Results: In modern era studies of continuation pharmacotherapy, more than half of patients relapsed by 12 months following successful initial treatment with ECT, with the majority relapsing within the first 6 months (Table). The 6-month relapse rate was similar in patients treated with continuation ECT. In randomized controlled trials, antidepressant medication halved the risk of relapse compared with placebo in the first 6 months.

Maintenance Post-ECT

Relapse at 6 Months

Relapse at 12 Months

Continuation pharmacotherapy

37.7% (95% CI, 30.7-45.2%)

51.1% (95% CI, 44.7-57.4%)

Continuation ECT

37.2% (95% CI, 23.4-53.5%)

 

Antidepressant

Risk ratio=0.49 (95% CI, 0.39-0.62; P<.0001)

 

Conclusion: Despite continuation therapy, the risk of relapse within the first year following ECT is substantial, with the period of greatest risk being the first 6 months. The largest evidence base for efficacy in post-ECT relapse prevention exists for tricyclic antidepressants. Published evidence is limited or non-existent for commonly used newer antidepressants or popular augmentation strategies. Maintenance of well-being following successful ECT needs to be improved.

Clinical Commentary
There is currently no consensus as to what constitutes the ideal post-ECT relapse prevention strategy. This report is an important meta-analysis of a troubling clinical situation; namely, the substantial rates of relapse following an acute course of ECT. The data suggest that over the first 6 months following successful treatment ECT, up to half of patients relapse, despite continuation medication or continuation ECT. Somewhat surprisingly, we still do not have adequate data regarding the continuation benefit of newer antidepressant medications beyond the tricyclics (most available data is for imipramine and amitriptyline). An important limitation is that the meta-analysis is not able to answer whether continuation ECT or continuation pharmacotherapy is preferred post-ECT response.
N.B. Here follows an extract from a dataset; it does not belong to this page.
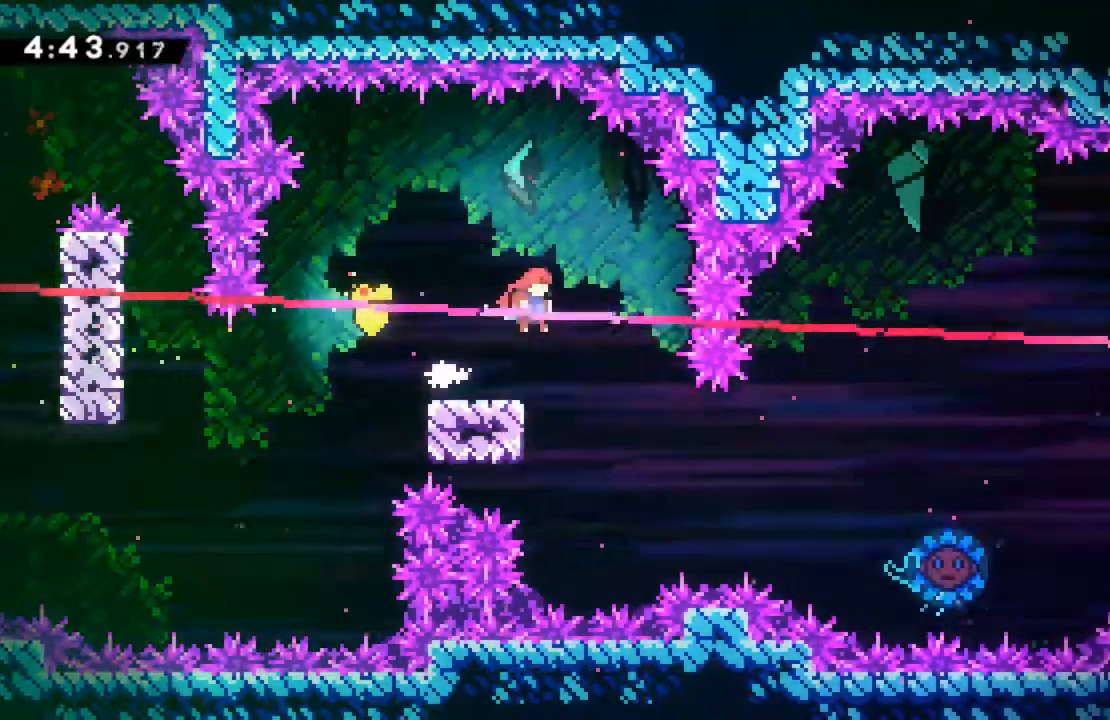
{"buttons": ["X", "R2", "DPAD_UP", "DPAD_RIGHT"], "left_stick": "center", "events": [[467, "DPAD_UP", "down"], [467, "X", "down"], [483, "R2", "down"]]}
This report is an urgent call for more research in this critical area.

 

 

Preventing Depressive Relapse and Recurrence in Higher-Risk Cognitive Therapy Responders: A Randomized Trial of Continuation Phase Cognitive Therapy, Fluoxetine, or Matched Pill Placebo

Jarrett RB, Minhajuddin A, Gershenfeld H, et al.
JAMA Psychiatry. 2013;70(11):1152-60. doi: 10.1001/jamapsychiatry.2013.1969.


Objective
: Strategies to improve the course of recurrent major depressive disorder have great public health relevance. To reduce the risk of relapse/recurrence after acute phase cognitive therapy (CT), a continuation phase model of therapy may improve outcomes. This study aimed to test the efficacy of continuation phase CT (C-CT) and fluoxetine for relapse prevention in a pill placebo (PBO)-controlled randomized trial and compare the durability of prophylaxis after discontinuation of treatments.


Methods:

• A sequential, 3-stage design as follows: (1) Acute phase: all patients received 12 weeks of CT; (2) Experimental phase: responders at higher risk were randomized to C-CT, fluoxetine, or PBO for 8 months; and (3) Longitudinal: patients received posttreatment follow-up for 24 months.
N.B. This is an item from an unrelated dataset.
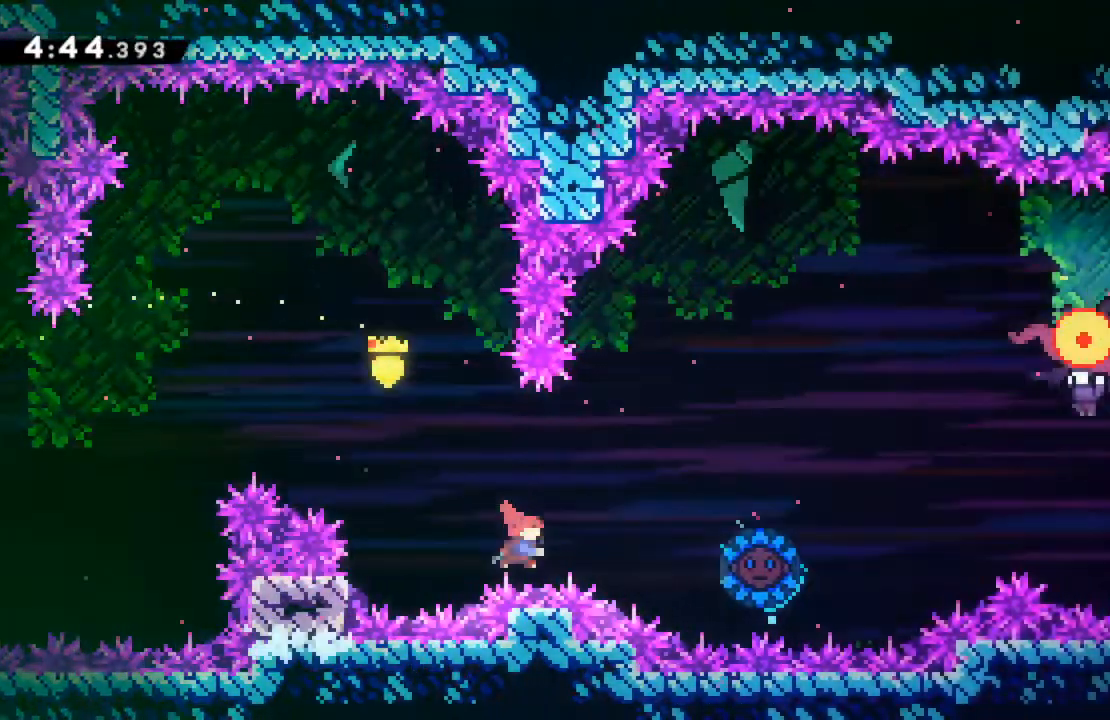
{"buttons": ["A", "R2"], "left_stick": "center", "events": [[100, "X", "up"], [117, "DPAD_UP", "up"], [317, "A", "down"], [450, "DPAD_RIGHT", "up"]]}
• The study was held in two university-based specialty clinics.

• 523 adults with recurrent MDD began acute phase CT; 241 higher-risk responders were randomized and 181 subsequently entered follow-up.

• Cognitive therapy responders at higher risk for relapse were randomized to receive 8 months of C-CT (n=86), fluoxetine (n=86), or PBO (n=69).
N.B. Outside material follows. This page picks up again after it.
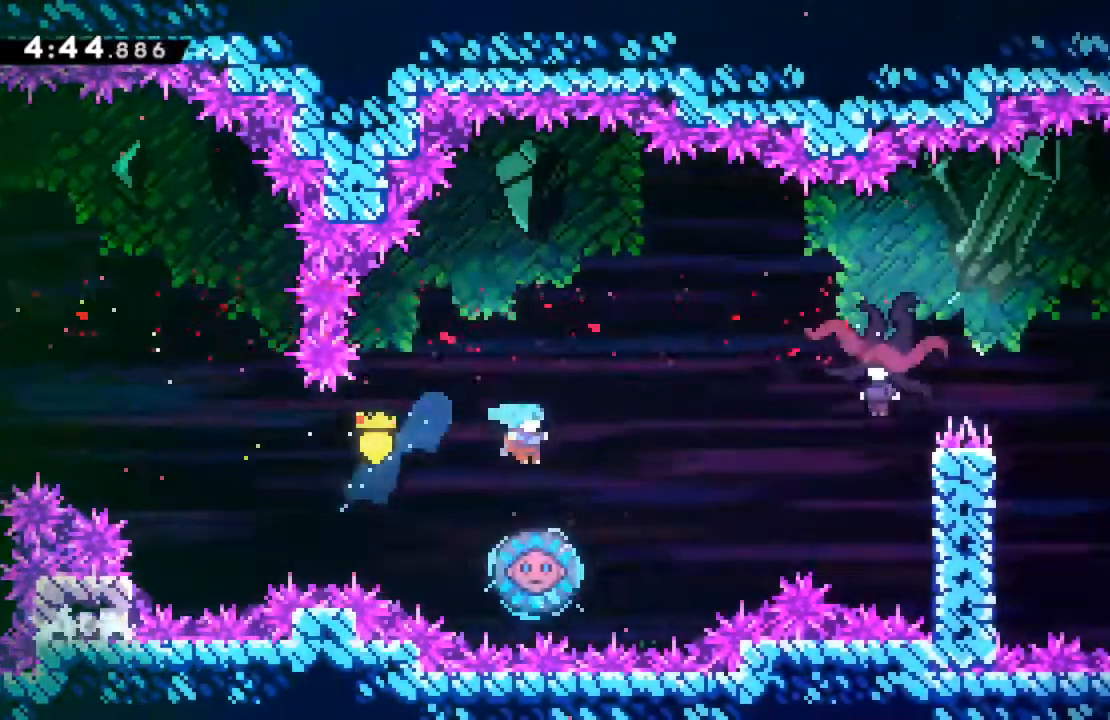
{"buttons": ["DPAD_RIGHT"], "left_stick": "center", "events": [[67, "DPAD_RIGHT", "down"], [283, "A", "up"], [350, "R2", "up"]]}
• Main outcomes and measures included survival analyses of relapse/recurrence rates, as determined by blinded evaluators using DSM-IV criteria and the Longitudinal Interval Follow-up Evaluation.


Results
: As predicted, the C-CT or fluoxetine groups were significantly less likely to relapse than the PBO group across 8 months. Relapse/recurrence rates for C-CT and fluoxetine were nearly identical during the 8 months of treatment, although C-CT patients were more likely to accept randomization, stayed in treatment longer, and attended more sessions than those in the fluoxetine and PBO groups. Contrary to prediction, relapse/recurrence rates following the discontinuation of C-CT and fluoxetine did not differ.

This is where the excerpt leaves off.